■ LISTED RECORDS ■
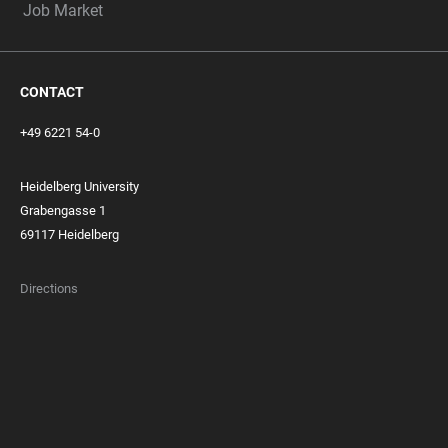
Job Market
CONTACT
+49 6221 54-0
Heidelberg University
Grabengasse 1
69117 Heidelberg
Directions
FOOTER
MEMBERSHIPS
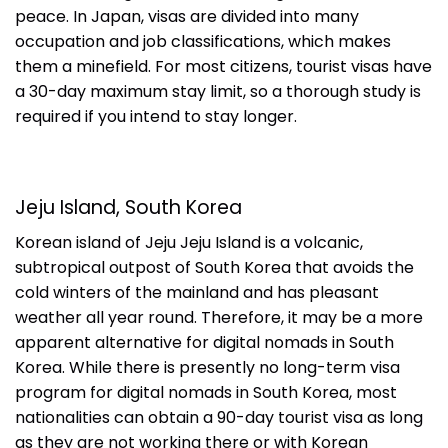
peace. In Japan, visas are divided into many
occupation and job classifications, which makes
them a minefield. For most citizens, tourist visas have
a 30-day maximum stay limit, so a thorough study is
required if you intend to stay longer.
Jeju Island, South Korea
Korean island of Jeju Jeju Island is a volcanic,
subtropical outpost of South Korea that avoids the
cold winters of the mainland and has pleasant
weather all year round. Therefore, it may be a more
apparent alternative for digital nomads in South
Korea. While there is presently no long-term visa
program for digital nomads in South Korea, most
nationalities can obtain a 90-day tourist visa as long
as they are not working there or with Korean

■ TASK DESCRIPTION ■
Exactly and only the lines from the one containing "peace. In Japan, visas are divided into many" to the end of the entries above are to be written out.

■ YOUR RESPONSE ■
peace. In Japan, visas are divided into many
occupation and job classifications, which makes
them a minefield. For most citizens, tourist visas have
a 30-day maximum stay limit, so a thorough study is
required if you intend to stay longer.
Jeju Island, South Korea
Korean island of Jeju Jeju Island is a volcanic,
subtropical outpost of South Korea that avoids the
cold winters of the mainland and has pleasant
weather all year round. Therefore, it may be a more
apparent alternative for digital nomads in South
Korea. While there is presently no long-term visa
program for digital nomads in South Korea, most
nationalities can obtain a 90-day tourist visa as long
as they are not working there or with Korean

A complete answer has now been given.